DynaTok: Flexible KV caching for selectively changing tokens during LLM training

Applicant

Prof. Dr. Timo Baumann

Project Overview

Large language models (LLMs) struggle with strictly adhering to formal requirements when generating responses. Additionally,  LLMs need to be able to adapt to changes in these requirements during generation, which is especially key in human-machine interaction tasks.
In our previous work, we implemented adaptation to changing requirements by dynamically changing the prompt during generation. By properly utilizing KV caching, our implementation matches the generation performance of the inference process with static prompts closely.
Both the results from our previous work and the available literature, however, emphasize the importance of finetuning on LLMs performance for a given task. Importantly, the most common training approach used for static prompts, Supervised Finetuning (SFT), can’t be applied to dynamically changing prompts easily: SFT performs a backward pass for all tokens simultaneously, as it uses masking to enforce a causal relationship. This is not possible if the prompt changes dynamically, as the dynamic tokens can’t be in multiple states, thereby not allowing the model to learn the relationship between the different states and the generated tokens.
We have adapted SFT to generation with dynamic prompts by taking the state of the whole text at some point during generation and masking out all tokens for which the dynamic tokens are in the wrong state. This is inherently inefficient, as most of the performed forward passes are discarded by masking them out, wasting compute resources.

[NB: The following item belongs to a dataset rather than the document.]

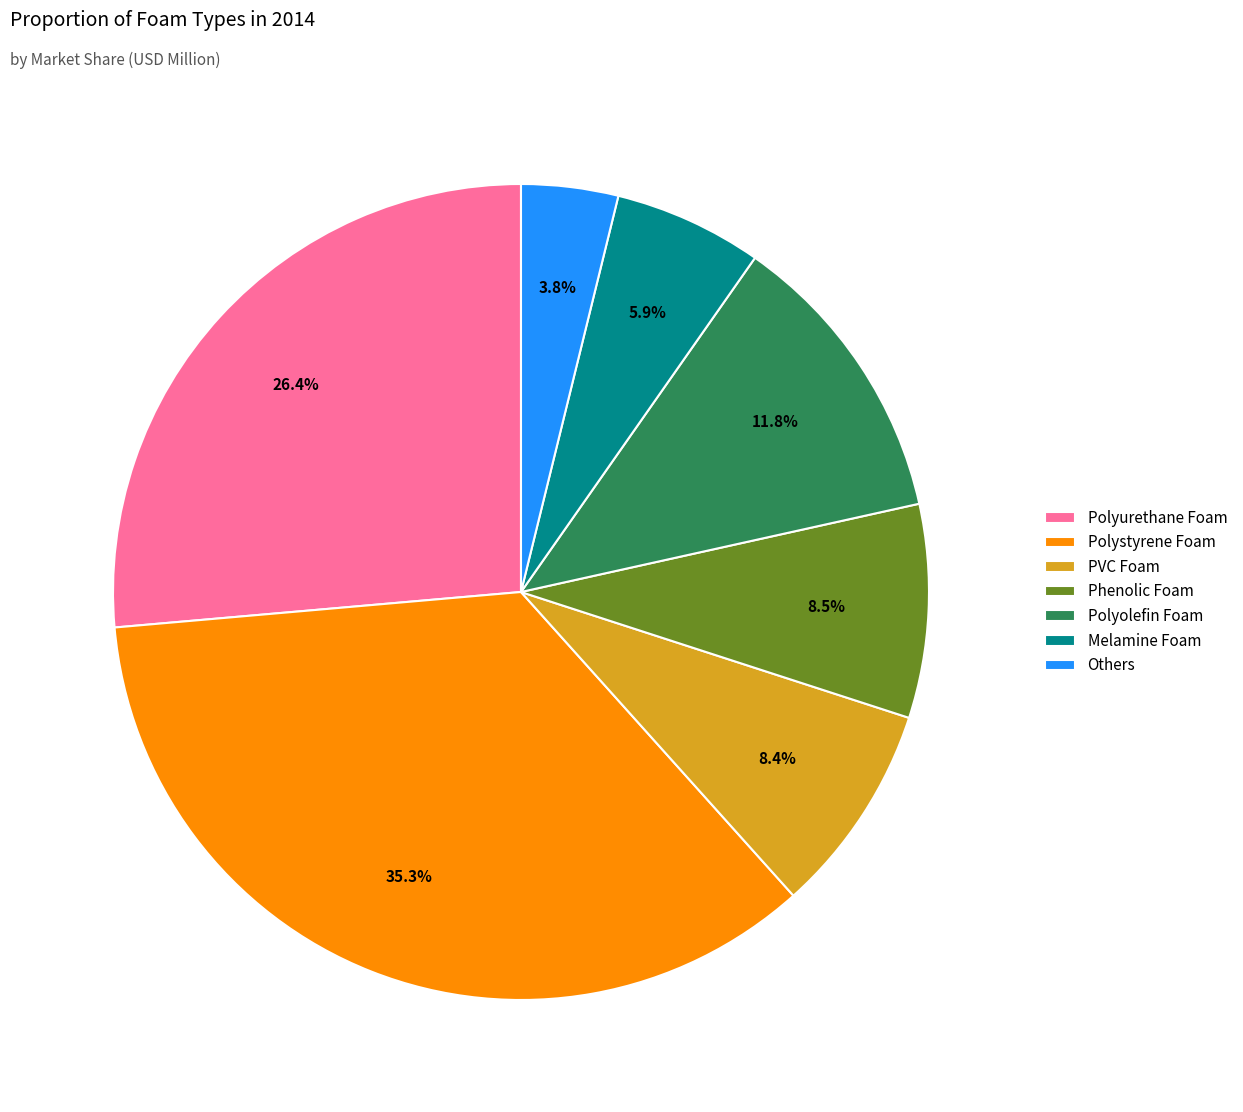

To the nearest percent, what is the average slice percentage?

14%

It also proved highly unstable in our experiments.
The project objective is to develop an efficient and effective mechanism for training LLMs on tasks with dynamically changing tokens, centered around adapting the existing SFT approach as necessary. This approach will then be implemented and integrated into the existing software stack centered around the transformers and TRL python libraries and be oriented towards large, state of the art LLMs.